To be clear, HeyGen has not taken a laissez-faire posture in public materials. Its official moderation policy explicitly requires explicit consent for custom avatars, prohibits creating avatars of real people without consent, gives represented individuals takedown rights, and forbids minors, public figures without consent, and infringing or harmful imagery. Its security and trust pages highlight SOC 2 Type II, GDPR, CCPA, DPF, and EU AI Act compliance language, and say enterprise data is excluded from model training by default. Joshua also said in 2024 that the company uses live video consent, dynamic verbal passcodes, and human review as part of verification. The unresolved issue, however, is not whether safeguards exist. It is whether safeguards are sufficient against the broader externality of generative video misuse. So the main debate around HeyGen is not “no safety,” but the structural tension between increasingly powerful avatar generation and the limits of platform-side control.

A second, softer but real controversy cluster concerns pricing and plan communication. HeyGen’s help center says the old “Unlimited” plans were deprecated after May 15, 2026. At the same time, HeyGen’s own community forum shows some users raising strong complaints about unlimited-plan interpretation, translation limits, refunds, and plan changes. These materials should not be treated as court-verified findings or universal facts, but they do show that as HeyGen moved from early hypergrowth into more mature product operations, it began hitting a classic SaaS problem set: pricing redesign, entitlement reduction, and expectation management. That is not the same as a major scandal, but it can absolutely affect reputation and retention.

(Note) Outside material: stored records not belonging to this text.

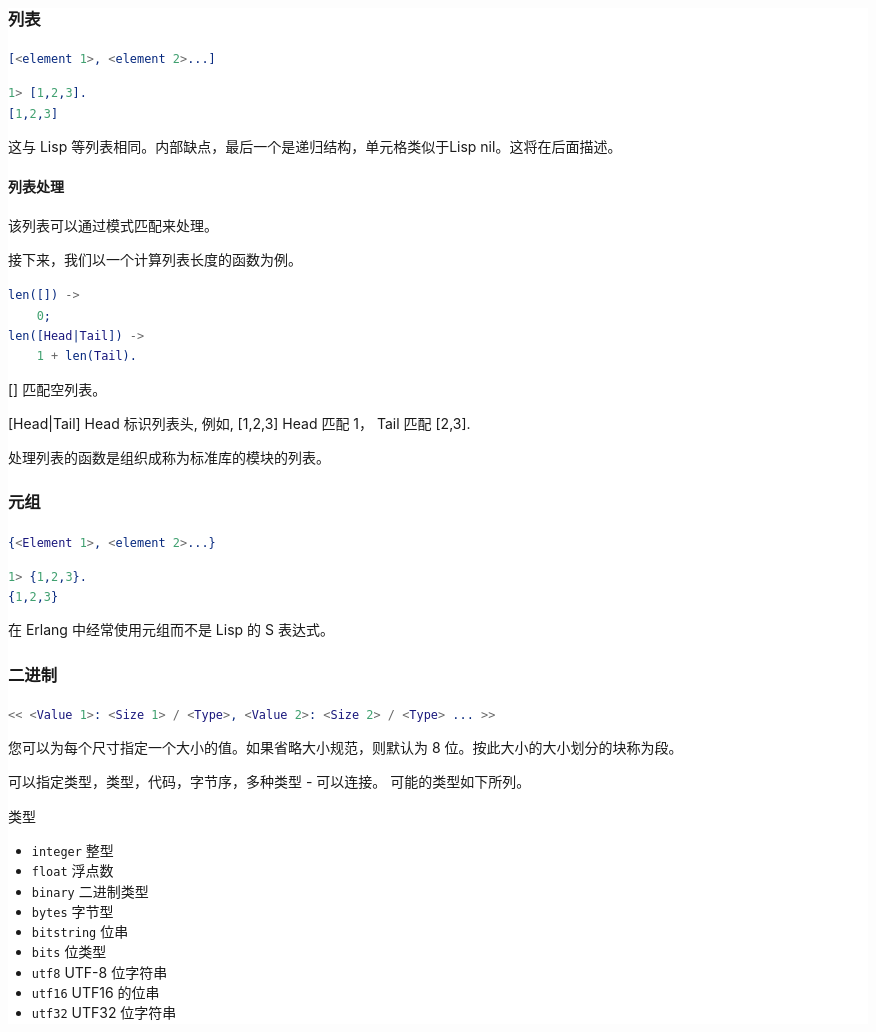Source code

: ### 列表

```erlang
[<element 1>, <element 2>...]
```

```erlang
1> [1,2,3].
[1,2,3]
```

这与 Lisp 等列表相同。内部缺点，最后一个是递归结构，单元格类似于Lisp nil。这将在后面描述。

#### 列表处理

该列表可以通过模式匹配来处理。

接下来，我们以一个计算列表长度的函数为例。

```erlang
len([]) ->
    0;
len([Head|Tail]) ->
    1 + len(Tail).
```

[] 匹配空列表。

[Head|Tail] Head 标识列表头, 例如, [1,2,3] Head 匹配 1， Tail 匹配 [2,3].

处理列表的函数是组织成称为标准库的模块的列表。

### 元组

```erlang
{<Element 1>, <element 2>...}
```

```erlang
1> {1,2,3}.
{1,2,3}
```

在 Erlang 中经常使用元组而不是 Lisp 的 S 表达式。

### 二进制

```erlang
<< <Value 1>: <Size 1> / <Type>, <Value 2>: <Size 2> / <Type> ... >>
```
您可以为每个尺寸指定一个大小的值。如果省略大小规范，则默认为 8 位。按此大小的大小划分的块称为段。

可以指定类型，类型，代码，字节序，多种类型 - 可以连接。 可能的类型如下所列。

类型

- `integer` 整型
- `float` 浮点数
- `binary` 二进制类型
- `bytes` 字节型
- `bitstring` 位串
- `bits` 位类型
- `utf8` UTF-8 位字符串
- `utf16` UTF16 的位串
- `utf32` UTF32 位字符串
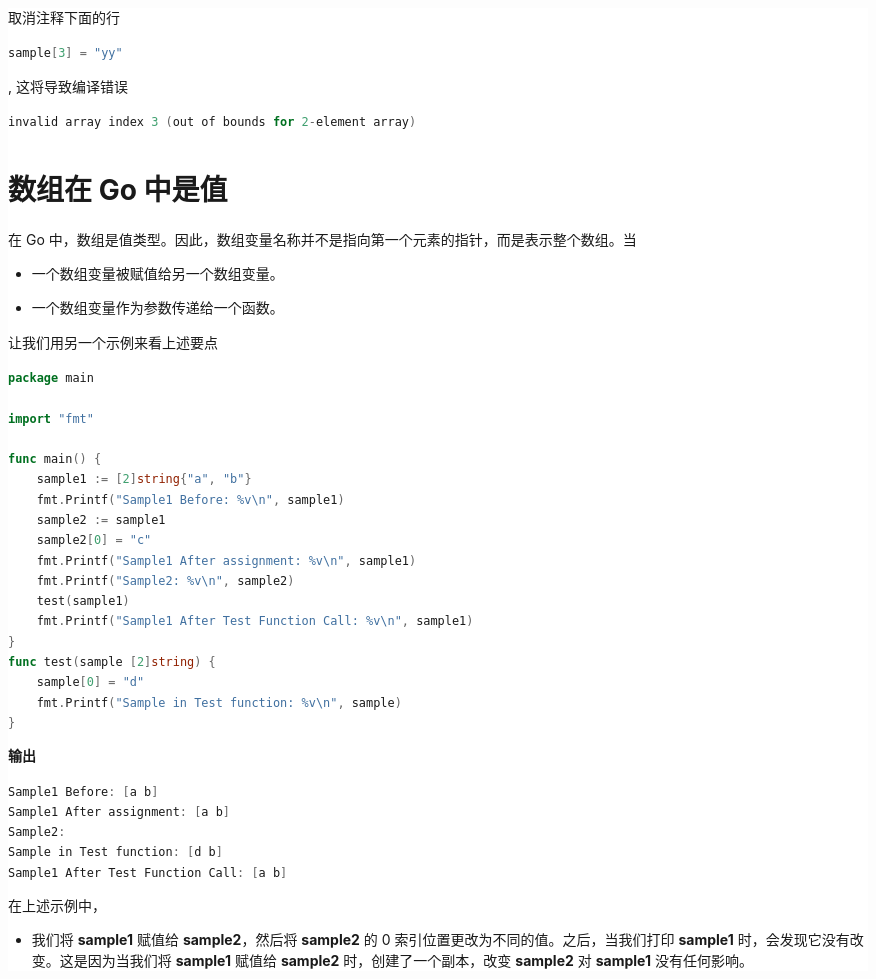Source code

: 取消注释下面的行

```go
sample[3] = "yy"
```

, 这将导致编译错误

```go
invalid array index 3 (out of bounds for 2-element array)
```

# **数组在 Go 中是值**

在 Go 中，数组是值类型。因此，数组变量名称并不是指向第一个元素的指针，而是表示整个数组。当

+   一个数组变量被赋值给另一个数组变量。

+   一个数组变量作为参数传递给一个函数。

让我们用另一个示例来看上述要点

```go
package main

import "fmt"

func main() {
    sample1 := [2]string{"a", "b"}
    fmt.Printf("Sample1 Before: %v\n", sample1)
    sample2 := sample1
    sample2[0] = "c"
    fmt.Printf("Sample1 After assignment: %v\n", sample1)
    fmt.Printf("Sample2: %v\n", sample2)
    test(sample1)
    fmt.Printf("Sample1 After Test Function Call: %v\n", sample1)
}
func test(sample [2]string) {
    sample[0] = "d"
    fmt.Printf("Sample in Test function: %v\n", sample)
}
```

**输出**

```go
Sample1 Before: [a b]
Sample1 After assignment: [a b]
Sample2: 
Sample in Test function: [d b]
Sample1 After Test Function Call: [a b]
```

在上述示例中，

+   我们将 **sample1** 赋值给 **sample2**，然后将 **sample2** 的 0 索引位置更改为不同的值。之后，当我们打印 **sample1** 时，会发现它没有改变。这是因为当我们将 **sample1** 赋值给 **sample2** 时，创建了一个副本，改变 **sample2** 对 **sample1** 没有任何影响。
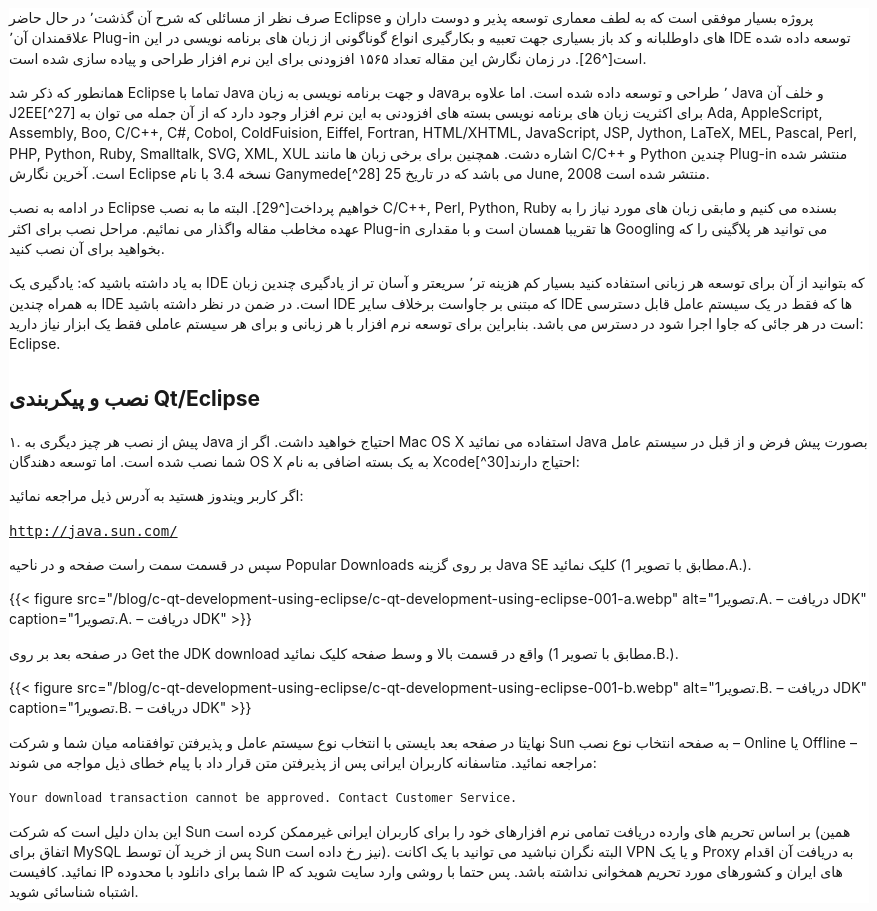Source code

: صرف نظر از مسائلی که شرح آن گذشت٬ در حال حاضر Eclipse پروژه بسیار موفقی است که به لطف معماری توسعه پذیر و دوست داران و علاقمندان آن٬ Plug-in های داوطلبانه و کد باز بسیاری جهت تعبیه و بکارگیری انواع گوناگونی از زبان های برنامه نویسی در این IDE توسعه داده شده است[^26]. در زمان نگارش این مقاله تعداد ۱۵۶۵ افزودنی برای این نرم افزار طراحی و پیاده سازی شده است.

همانطور که ذکر شد Eclipse تماما با Java و جهت برنامه نویسی به زبان Java٬ طراحی و توسعه داده شده است. اما علاوه بر Java و خلف آن J2EE[^27] برای اکثریت زبان های برنامه نویسی بسته های افزودنی به این نرم افزار وجود دارد که از آن جمله می توان به Ada, AppleScript, Assembly, Boo, C/C++, C#, Cobol, ColdFuision, Eiffel, Fortran, HTML/XHTML, JavaScript, JSP, Jython, LaTeX, MEL, Pascal, Perl, PHP, Python, Ruby, Smalltalk, SVG, XML, XUL اشاره دشت. همچنین برای برخی زبان ها مانند C/C++ و Python چندین Plug-in منتشر شده است.
آخرین نگارش Eclipse نسخه 3.4 با نام Ganymede[^28] می باشد که در تاریخ 25 June, 2008 منتشر شده است.

در ادامه به نصب Eclipse خواهیم پرداخت[^29]. البته ما به نصب C/C++, Perl, Python, Ruby بسنده می کنیم و مابقی زبان های مورد نیاز را به عهده مخاطب مقاله واگذار می نمائیم. مراحل نصب برای اکثر Plug-in ها تقریبا همسان است و با مقداری Googling می توانید هر پلاگینی را که بخواهید برای آن نصب کنید.

به یاد داشته باشید که: یادگیری یک IDE که بتوانید از آن برای توسعه هر زبانی استفاده کنید بسیار کم هزینه تر٬ سریعتر و آسان تر از یادگیری چندین زبان به همراه چندین IDE است. در ضمن در نظر داشته باشید IDE که مبتنی بر جاواست برخلاف سایر IDE ها که فقط در یک سیستم عامل قابل دسترسی است در هر جائی که جاوا اجرا شود در دسترس می باشد. بنابراین برای توسعه نرم افزار با هر زبانی و برای هر سیستم عاملی فقط یک ابزار نیاز دارید: Eclipse.

## نصب و پیکربندی Qt/Eclipse

۱. پیش از نصب هر چیز دیگری به Java احتیاج خواهید داشت. اگر از Mac OS X استفاده می نمائید Java بصورت پیش فرض و از قبل در سیستم عامل شما نصب شده است. اما توسعه دهندگان OS X به یک بسته اضافی به نام Xcode[^30]احتیاج دارند:

اگر کاربر ویندوز هستید به آدرس ذیل مراجعه نمائید:

<pre>
<a href="http://java.sun.com/">http://java.sun.com/</a>
</pre>

سپس در قسمت سمت راست صفحه و در ناحیه Popular Downloads بر روی گزینه Java SE کلیک نمائید (مطابق با تصویر 1.A.).

{{< figure src="/blog/c-qt-development-using-eclipse/c-qt-development-using-eclipse-001-a.webp" alt="تصویر1.A. – دریافت JDK" caption="تصویر1.A. – دریافت JDK" >}}

در صفحه بعد بر روی Get the JDK download واقع در قسمت بالا و وسط صفحه کلیک نمائید (مطابق با تصویر 1.B.).

{{< figure src="/blog/c-qt-development-using-eclipse/c-qt-development-using-eclipse-001-b.webp" alt="تصویر1.B. – دریافت JDK" caption="تصویر1.B. – دریافت JDK" >}}

نهایتا در صفحه بعد بایستی با انتخاب نوع سیستم عامل و پذیرفتن توافقنامه میان شما و شرکت Sun به صفحه انتخاب نوع نصب – Online یا Offline – مراجعه نمائید. متاسفانه کاربران ایرانی پس از پذیرفتن متن قرار داد با پیام خطای ذیل مواجه می شوند:

```
Your download transaction cannot be approved. Contact Customer Service.
```

این بدان دلیل است که شرکت Sun بر اساس تحریم های وارده دریافت تمامی نرم افزارهای خود را برای کاربران ایرانی غیرممکن کرده است (همین اتفاق برای MySQL پس از خرید آن توسط Sun نیز رخ داده است). البته نگران نباشید می توانید با یک اکانت VPN و یا یک Proxy به دریافت آن اقدام نمائید. کافیست IP شما برای دانلود با محدوده IP های ایران و کشورهای مورد تحریم همخوانی نداشته باشد. پس حتما با روشی وارد سایت شوید که اشتباه شناسائی شوید.
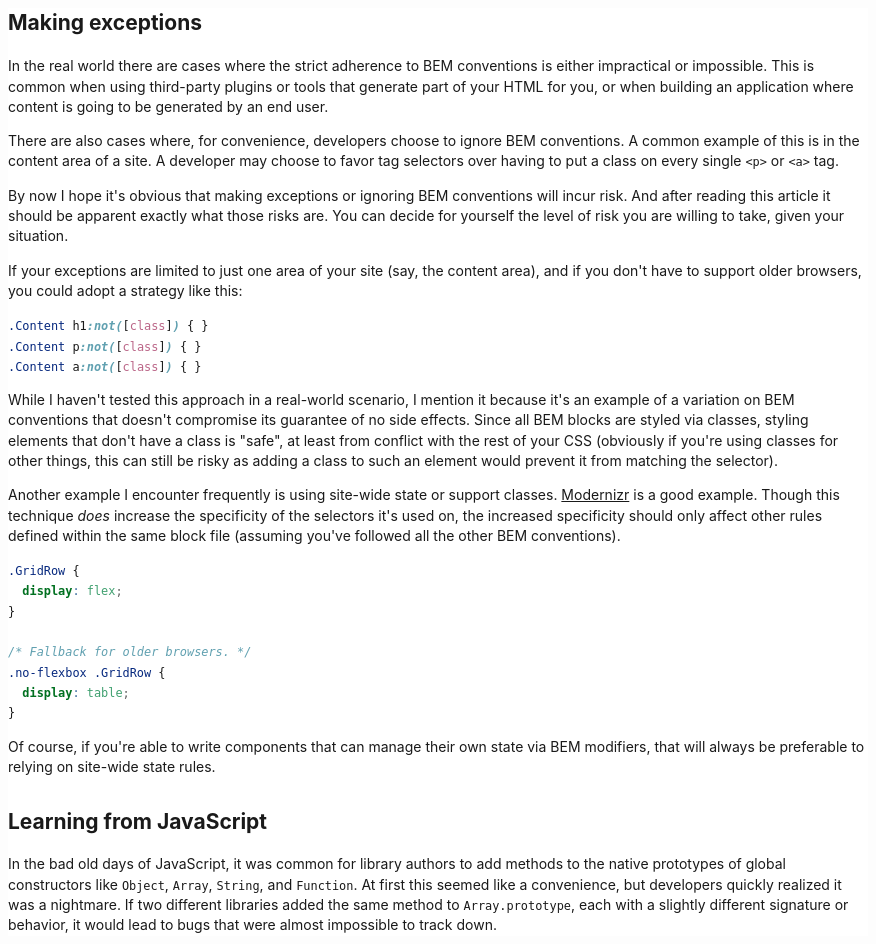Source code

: ## Making exceptions

In the real world there are cases where the strict adherence to BEM conventions is either impractical or impossible. This is common when using third-party plugins or tools that generate part of your HTML for you, or when building an application where content is going to be generated by an end user.

There are also cases where, for convenience, developers choose to ignore BEM conventions. A common example of this is in the content area of a site. A developer may choose to favor tag selectors over having to put a class on every single `<p>` or `<a>` tag.

By now I hope it's obvious that making exceptions or ignoring BEM conventions will incur risk. And after reading this article it should be apparent exactly what those risks are. You can decide for yourself the level of risk you are willing to take, given your situation.

If your exceptions are limited to just one area of your site (say, the content area), and if you don't have to support older browsers, you could adopt a strategy like this:

```css
.Content h1:not([class]) { }
.Content p:not([class]) { }
.Content a:not([class]) { }
```

While I haven't tested this approach in a real-world scenario, I mention it because it's an example of a variation on BEM conventions that doesn't compromise its guarantee of no side effects. Since all BEM blocks are styled via classes, styling elements that don't have a class is "safe", at least from conflict with the rest of your CSS (obviously if you're using classes for other things, this can still be risky as adding a class to such an element would prevent it from matching the selector).

Another example I encounter frequently is using site-wide state or support classes. [Modernizr](http://modernizr.com/) is a good example. Though this technique *does* increase the specificity of the selectors it's used on, the increased specificity should only affect other rules defined within the same block file (assuming you've followed all the other BEM conventions).

```css
.GridRow {
  display: flex;
}

/* Fallback for older browsers. */
.no-flexbox .GridRow {
  display: table;
}
```

Of course, if you're able to write components that can manage their own state via BEM modifiers, that will always be preferable to relying on site-wide state rules.

## Learning from JavaScript

In the bad old days of JavaScript, it was common for library authors to add methods to the native prototypes of global constructors like `Object`, `Array`, `String`, and `Function`. At first this seemed like a convenience, but developers quickly realized it was a nightmare. If two different libraries added the same method to `Array.prototype`, each with a slightly different signature or behavior, it would lead to bugs that were almost impossible to track down.
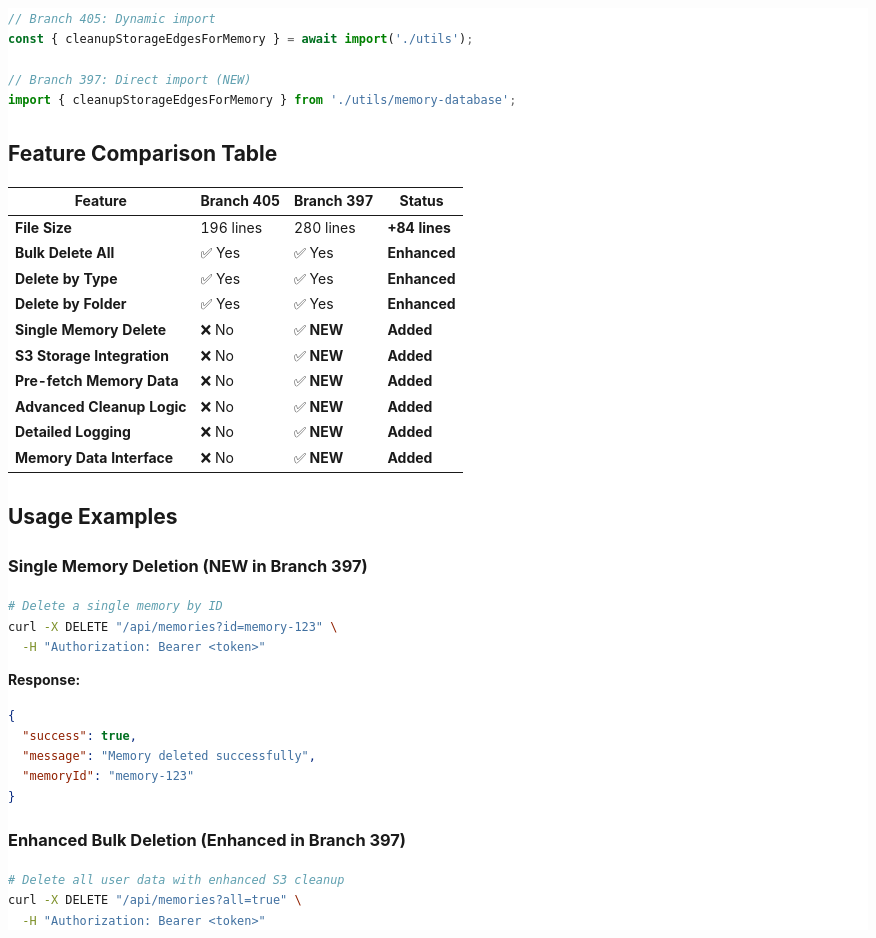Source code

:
 ```typescript
// Branch 405: Dynamic import
const { cleanupStorageEdgesForMemory } = await import('./utils');

// Branch 397: Direct import (NEW)
import { cleanupStorageEdgesForMemory } from './utils/memory-database';
```

## Feature Comparison Table

| Feature                    | Branch 405 | Branch 397 | Status        |
| -------------------------- | ---------- | ---------- | ------------- |
| **File Size**              | 196 lines  | 280 lines  | **+84 lines** |
| **Bulk Delete All**        | ✅ Yes     | ✅ Yes     | **Enhanced**  |
| **Delete by Type**         | ✅ Yes     | ✅ Yes     | **Enhanced**  |
| **Delete by Folder**       | ✅ Yes     | ✅ Yes     | **Enhanced**  |
| **Single Memory Delete**   | ❌ No      | ✅ **NEW** | **Added**     |
| **S3 Storage Integration** | ❌ No      | ✅ **NEW** | **Added**     |
| **Pre-fetch Memory Data**  | ❌ No      | ✅ **NEW** | **Added**     |
| **Advanced Cleanup Logic** | ❌ No      | ✅ **NEW** | **Added**     |
| **Detailed Logging**       | ❌ No      | ✅ **NEW** | **Added**     |
| **Memory Data Interface**  | ❌ No      | ✅ **NEW** | **Added**     |

## Usage Examples

### Single Memory Deletion (NEW in Branch 397)

```bash
# Delete a single memory by ID
curl -X DELETE "/api/memories?id=memory-123" \
  -H "Authorization: Bearer <token>"
```

**Response:**

```json
{
  "success": true,
  "message": "Memory deleted successfully",
  "memoryId": "memory-123"
}
```

### Enhanced Bulk Deletion (Enhanced in Branch 397)

```bash
# Delete all user data with enhanced S3 cleanup
curl -X DELETE "/api/memories?all=true" \
  -H "Authorization: Bearer <token>"
```
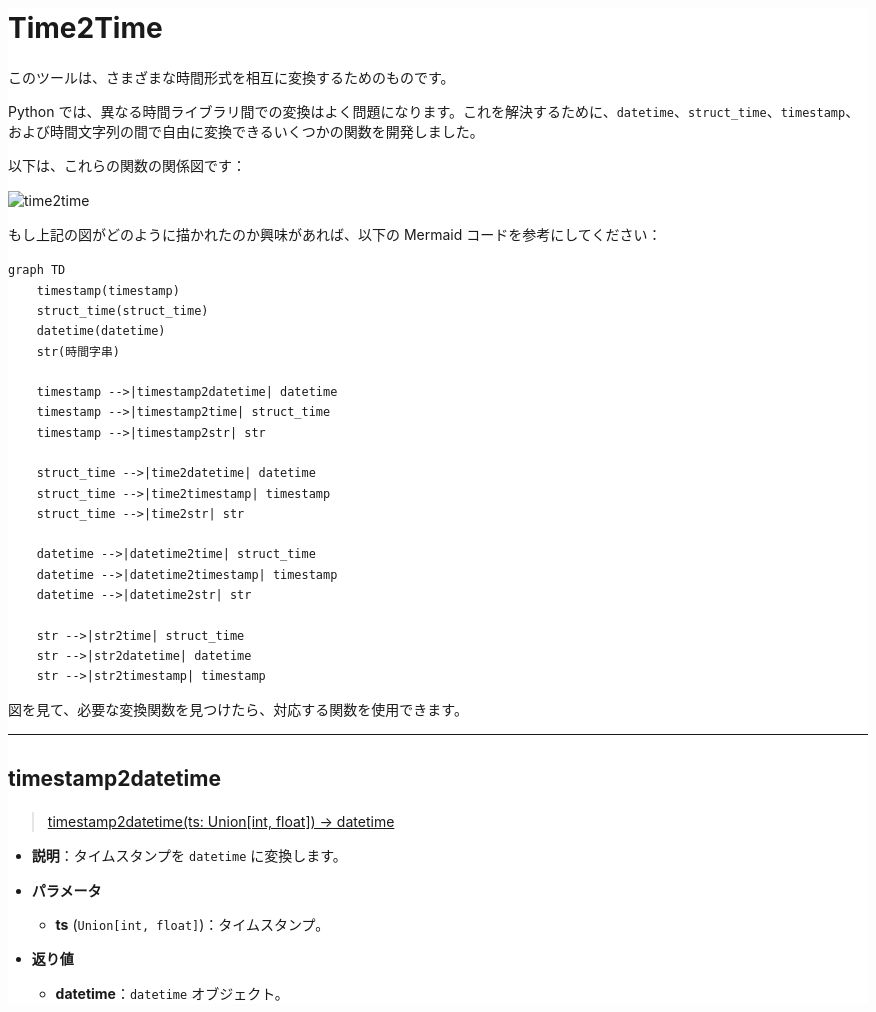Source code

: # Time2Time

このツールは、さまざまな時間形式を相互に変換するためのものです。

Python では、異なる時間ライブラリ間での変換はよく問題になります。これを解決するために、`datetime`、`struct_time`、`timestamp`、および時間文字列の間で自由に変換できるいくつかの関数を開発しました。

以下は、これらの関数の関係図です：

![time2time](time2time.png)

もし上記の図がどのように描かれたのか興味があれば、以下の Mermaid コードを参考にしてください：

```mermaid
graph TD
    timestamp(timestamp)
    struct_time(struct_time)
    datetime(datetime)
    str(時間字串)

    timestamp -->|timestamp2datetime| datetime
    timestamp -->|timestamp2time| struct_time
    timestamp -->|timestamp2str| str

    struct_time -->|time2datetime| datetime
    struct_time -->|time2timestamp| timestamp
    struct_time -->|time2str| str

    datetime -->|datetime2time| struct_time
    datetime -->|datetime2timestamp| timestamp
    datetime -->|datetime2str| str

    str -->|str2time| struct_time
    str -->|str2datetime| datetime
    str -->|str2timestamp| timestamp
```

図を見て、必要な変換関数を見つけたら、対応する関数を使用できます。

---

## timestamp2datetime

> [timestamp2datetime(ts: Union[int, float]) -> datetime](https://github.com/DocsaidLab/Capybara/blob/975d62fba4f76db59e715c220f7a2af5ad8d050e/capybara/utils/time.py#L189)

- **説明**：タイムスタンプを `datetime` に変換します。

- **パラメータ**

  - **ts** (`Union[int, float]`)：タイムスタンプ。

- **返り値**

  - **datetime**：`datetime` オブジェクト。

As of 2026, HeyGen’s real-world footprint is already quite concrete. Its official About page lists offices in Los Angeles, San Francisco, Palo Alto, and Toronto. Public company materials and LinkedIn together point to 100,000+ companies, 31M signups, 85% Fortune 100 penetration, and a two-track self-serve plus enterprise business. HeyGen’s official Fast Company announcement says users generated 101 million minutes of video in 2025, which was 4x the volume of all of 2024. A November 2025 Forbes snippet says recurring revenue had reached $100M. So HeyGen is no longer accurately described as “just a deepfake site.” It is better understood as an AI video infrastructure company that is combining avatars, localization, real-time presence, and enterprise workflow tooling into a new communications layer. Its true position in the world can be summarized this way: one of the strongest first-tier application-layer companies in generative video; unusually strong in growth, product density, and branding; but its long-term ceiling will depend heavily on two things—enterprise trust and the ongoing governance of deepfake externalities.